EDIT3: couldn’t wait. Connected to 5g wifi (which theoretically has a higher bandwidth. Did a speed test through built in web browser in android TV. and pauses similarly. (more actually)

ACTIVITY Streams: 1 stream (1 direct play) | Bandwidth: 185.2 Mbps (LAN: 185.2 Mbps)

So basically the CACHE is fine, its the stupid piece of shit network connection on my TV =(…Unless I can somehow up the “read ahead”
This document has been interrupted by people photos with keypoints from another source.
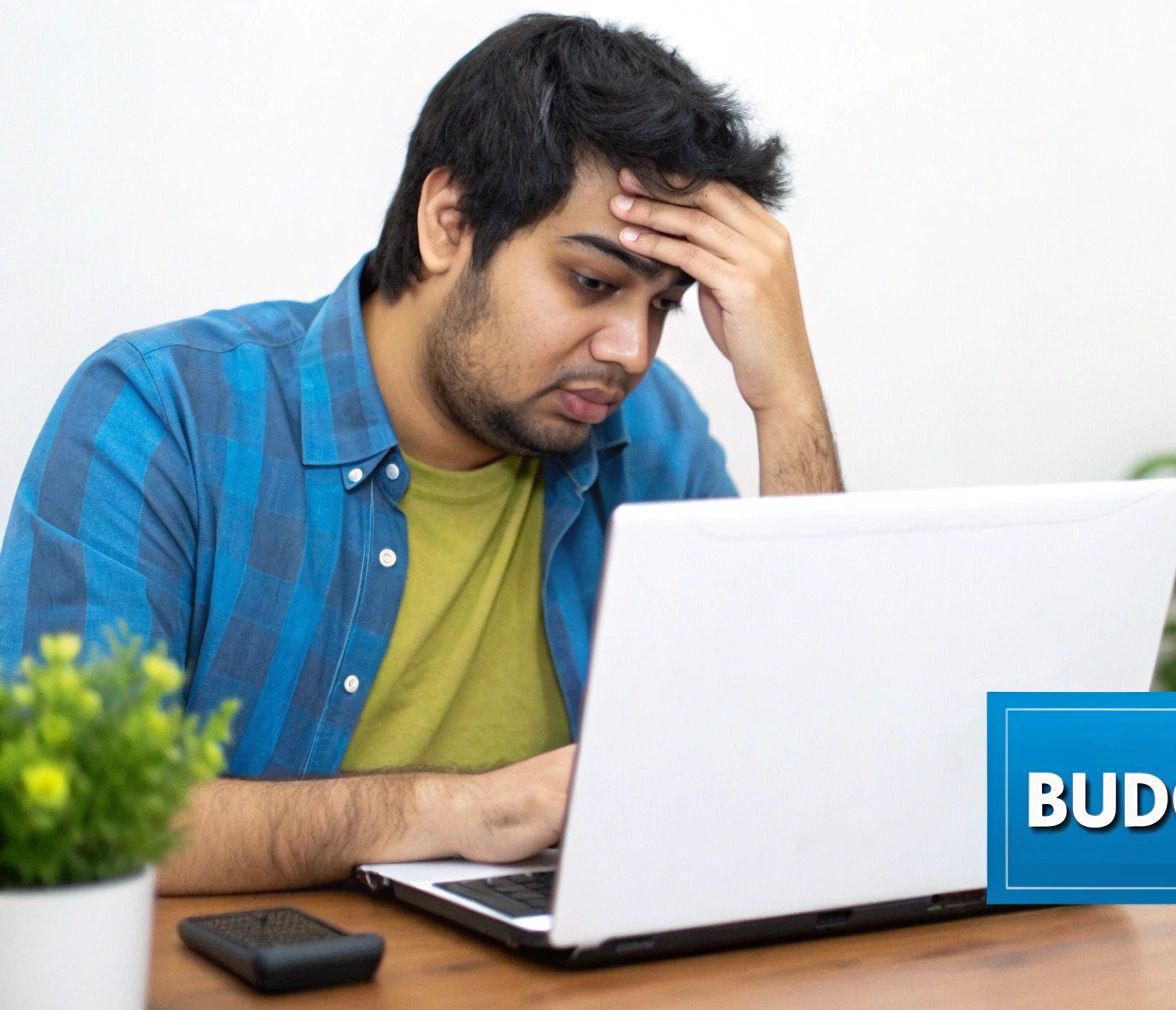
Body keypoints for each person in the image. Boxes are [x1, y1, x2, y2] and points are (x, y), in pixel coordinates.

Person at [0, 14, 841, 894]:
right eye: (592, 283)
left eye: (664, 304)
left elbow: (802, 759)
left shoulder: (651, 436)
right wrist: (460, 811)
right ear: (449, 223)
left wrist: (787, 404)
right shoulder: (164, 415)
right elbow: (52, 816)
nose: (632, 349)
@greenxeyezz if you want to test the consistency of the cache, I’d run your rclone mount command with all of its variables and leave out a log file and just monitor it in the terminal window with -vvv which I think is one up --log-level=DEBUG which is only -vv according to the docs.

Then run rsync --progress fileongdrive tofolderonlocal and monitor the speed. For me, using Animosity022’s settings, I got slow speeds, not enough to sustain UHD remuxes effectively. But since I am on a 10gbps+ box, I upped the workers to 8 and chunk size from 10M to 50M and ran the rsync command again. Supposedly the cache workers only works when using Plex (if a server and credentials are added to your config file) and for all other tasks it will resort to using 1 worker, I’m guessing for rsync here. I got 100 MB/s now vs only getting 6-8 MB/s before on the lower chunk size.

It will be easier to run the rclone mount with the trace logging since for me at least, file copying isn’t always consistent and maybe some packet loss or gdrive connection/server failure can happen and it sometimes hangs on grabbing some of the chunks which causes 50 MB/s to go down to 12 MB/s for at least 15-30 seconds. It may be doing this with Plex reading and causes the stutters to happen.

Last thing if you run it manually, add --cache-db-purge (or rm -r .cache/rclone) to your temporary mount so the cache is cleaned each time you change your rclone settings, without cleaning the cache, you’ll get errors. Also too if you try playing the same file again, it likely won’t be a fair test since it could be reading from the cache at that point, depending on your cache size. Rclone pulls in the chunks and then reads them if they still exist before grabbing from gdrive again, if the stutter comes from Gdrive instead of the Plex server.